Orla had three children.
My Uncle Jack.
My Aunt Vicky.
And my father, Frank.
Between Jack and Frank, the family tree exploded.
Frank had twelve children.
Ten boys and two girls.
Jack had twelve children too.
Ten girls and two boys.
Even now it seems impossible.
Somehow the universe balanced itself out.
Then Grandma fell and broke her hip.
At the time, I didn't understand how significant that moment would become.
I was a kid.
The fall was just another adult problem happening somewhere in the background of my life.
The adults knew better.
They understood what it meant.
Grandma could no longer safely live alone.

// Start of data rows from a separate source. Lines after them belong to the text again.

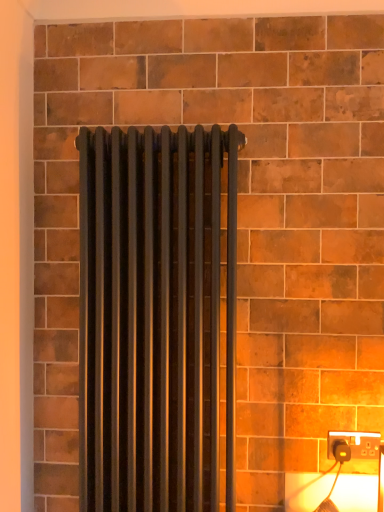
What do you see at coordinates (356, 443) in the screenshot?
I see `black plastic power plug at lower right` at bounding box center [356, 443].

Based on the photo, what is the approximate width of black plastic power plug at lower right?

The width of black plastic power plug at lower right is 1.07 inches.

Where is `black plastic power plug at lower right`? This screenshot has width=384, height=512. black plastic power plug at lower right is located at coordinates (356, 443).

What do you see at coordinates (155, 318) in the screenshot? I see `matte black radiator at center` at bounding box center [155, 318].

What are the coordinates of `matte black radiator at center` in the screenshot? It's located at (155, 318).

At what (x,y) coordinates should I click in order to perform the action: click on black plastic power plug at lower right. Please return your answer as a coordinate pair (x, y). Looking at the image, I should click on (356, 443).

Which is more to the left, black plastic power plug at lower right or matte black radiator at center?

matte black radiator at center is more to the left.

Does black plastic power plug at lower right come behind matte black radiator at center?

That is True.

Which point is more forward, (363, 444) or (109, 168)?

The point (109, 168) is closer to the camera.

From the image's perspective, who appears lower, black plastic power plug at lower right or matte black radiator at center?

black plastic power plug at lower right, from the image's perspective.

From a real-world perspective, is black plastic power plug at lower right positioned under matte black radiator at center based on gravity?

Yes, from a real-world perspective, black plastic power plug at lower right is beneath matte black radiator at center.

Does black plastic power plug at lower right have a lesser width compared to matte black radiator at center?

Yes, black plastic power plug at lower right is thinner than matte black radiator at center.

In the scene shown: Between black plastic power plug at lower right and matte black radiator at center, which one has more height?

Standing taller between the two is matte black radiator at center.

Consider the image. Which of these two, black plastic power plug at lower right or matte black radiator at center, is bigger?

matte black radiator at center.

Is black plastic power plug at lower right not within matte black radiator at center?

Absolutely, black plastic power plug at lower right is external to matte black radiator at center.

Is black plastic power plug at lower right far from matte black radiator at center?

No, black plastic power plug at lower right is not far from matte black radiator at center.

Is black plastic power plug at lower right facing towards matte black radiator at center?

No, black plastic power plug at lower right is not aimed at matte black radiator at center.

Measure the distance between black plastic power plug at lower right and matte black radiator at center.

black plastic power plug at lower right is 24.50 inches away from matte black radiator at center.

The image size is (384, 512). I want to click on radiator in front of the black plastic power plug at lower right, so click(x=155, y=318).

Which is more to the left, matte black radiator at center or black plastic power plug at lower right?

matte black radiator at center.

Is matte black radiator at center closer to the viewer compared to black plastic power plug at lower right?

Yes, it is in front of black plastic power plug at lower right.

Which point is more forward, (207, 320) or (362, 457)?

The point (362, 457) is in front.

From the image's perspective, between matte black radiator at center and black plastic power plug at lower right, who is located below?

black plastic power plug at lower right, from the image's perspective.

From a real-world perspective, is matte black radiator at center physically below black plastic power plug at lower right?

No.

Considering the sizes of matte black radiator at center and black plastic power plug at lower right in the image, is matte black radiator at center wider or thinner than black plastic power plug at lower right?

matte black radiator at center is wider than black plastic power plug at lower right.

Is matte black radiator at center shorter than black plastic power plug at lower right?

No, matte black radiator at center is not shorter than black plastic power plug at lower right.

Considering the sizes of matte black radiator at center and black plastic power plug at lower right in the image, is matte black radiator at center bigger or smaller than black plastic power plug at lower right?

matte black radiator at center is bigger than black plastic power plug at lower right.

Is matte black radiator at center situated inside black plastic power plug at lower right or outside?

matte black radiator at center is not enclosed by black plastic power plug at lower right.

Are matte black radiator at center and black plastic power plug at lower right making contact?

matte black radiator at center is not next to black plastic power plug at lower right, and they're not touching.

Could you tell me if matte black radiator at center is facing black plastic power plug at lower right?

No, matte black radiator at center is not oriented towards black plastic power plug at lower right.

How distant is matte black radiator at center from black plastic power plug at lower right?

matte black radiator at center and black plastic power plug at lower right are 24.50 inches apart from each other.

Locate an element on the screen. The image size is (384, 512). radiator in front of the black plastic power plug at lower right is located at coordinates (155, 318).

I want to click on power plugs and sockets on the right side of matte black radiator at center, so click(356, 443).

At what (x,y) coordinates should I click in order to perform the action: click on radiator above the black plastic power plug at lower right (from a real-world perspective). Please return your answer as a coordinate pair (x, y). The image size is (384, 512). Looking at the image, I should click on (155, 318).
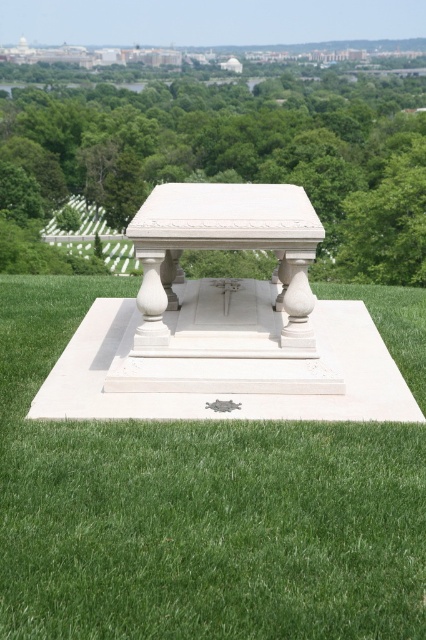
Question: Is green grass at center in front of white marble table at center?

Choices:
 (A) yes
 (B) no

Answer: (A)

Question: Can you confirm if green grass at center is thinner than green leafy tree at center?

Choices:
 (A) no
 (B) yes

Answer: (B)

Question: Which point appears closest to the camera in this image?

Choices:
 (A) (307, 483)
 (B) (31, 141)

Answer: (A)

Question: Which object is positioned closest to the green leafy tree at center?

Choices:
 (A) green grass at center
 (B) white marble table at center

Answer: (B)

Question: Which of the following is the closest to the observer?

Choices:
 (A) white marble table at center
 (B) green leafy tree at center
 (C) green grass at center

Answer: (C)

Question: Is green grass at center positioned before green leafy tree at center?

Choices:
 (A) no
 (B) yes

Answer: (B)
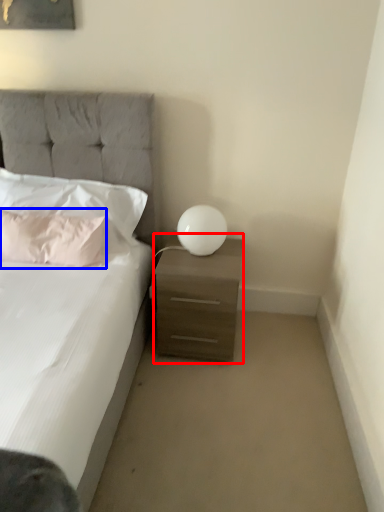
Question: Which of the following is the farthest to the observer, nightstand (highlighted by a red box) or pillow (highlighted by a blue box)?

Choices:
 (A) nightstand
 (B) pillow

Answer: (B)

Suddenly difficult questions needed answers.
What should happen next?
Who could help?
What was best for Grandma?
I remember hearing conversations between my father, Uncle Jack, and Aunt Vicky.
Not arguments.
At least not that I remember.
What I remember was concern.
Worry.
Adults trying to figure out how to care for someone they loved.
Children hear more than adults realize.
Most of it drifts away.
Some of it stays.
I remember understanding that something important was happening, even if I didn't understand the details.
Eventually Grandma moved in with Aunt Vicky and her family.
What may have started as a temporary solution became years.
For some of my cousins, those years became part of everyday life.
They knew Orla in ways I never did.
They shared meals with her.
Helped care for her.
Spent ordinary days with her.
They knew the woman behind the title of Grandma.
My experience was different.
I still thought of Grandma mostly through visits and holidays.
The stale candy.
The little silver Christmas tree.
The familiar house.
Then later, everything changed again.
Grandma moved in with us.
Looking back, that may have been one of the biggest changes of my childhood.
When you're one of twelve children, attention is already a limited resource.
There is always another kid who needs something.
Another argument.
Another scraped knee.
Another problem waiting to be solved.
Then suddenly Grandma became the person who needed the most care.
My mother's life changed.
And because my mother's life changed, ours did too.
The woman who had spent years caring for children was now caring for her own mother.
At the time I didn't understand the responsibility.
I didn't understand the sacrifice.
I didn't understand how exhausting it must have been.
I only knew that Mom seemed different.
Busier.
More focused.
Less available.
Not because she loved us less.
Because Grandma needed her more.
Today that seems obvious.
As a child, it was simply the new normal.
Grandma wasn't someone we visited anymore.
She was simply there.
Part of the house.
Part of daily life.
Part of the background of my childhood.
The funny thing about memory is that we often assume our memories are the whole story.
They aren't.
They're only our piece of it.
My piece was Christmas visits.
A little silver tree.
Stale candy.
A grandmother who eventually became part of our household.
Other members of the family remember conversations.
Shared meals.
Doctor appointments.
Years spent helping care for her.
Daily life.
Neither memory is wrong.
They're simply different pieces of the same puzzle.
The older I get, the more I realize how much of every family story exists outside my own experience.
I knew Grandma Stanley.
Others knew Orla.
The woman.
The mother.
The grandmother.
The person who existed long before I arrived and long after I left the room.
What I understand now is that families do remarkable things when someone they love needs help.
There was no perfect answer.
No easy solution.
Just three siblings trying to figure out how to care for their mother.
Then doing the best they could.
When I think of Orla now, I still see the stale candy.
I still see the little silver Christmas tree.
Those memories will probably never leave me.
But I see something else too.
I see my father worrying.
I see Aunt Vicky opening her home.
I see my mother becoming a caregiver.
I see a family adjusting because that is what families do.
And I realize that some of the most important things happening around me were things I was too young to fully understand.
Perhaps that is the gift of growing older.
Realizing that our memories are not the whole story.
Only our part of it.
Orla Stanley.
A name I almost forgot.
A woman I never knew as well as I wish I had.
But a woman whose life touched far more people than I understood at the time.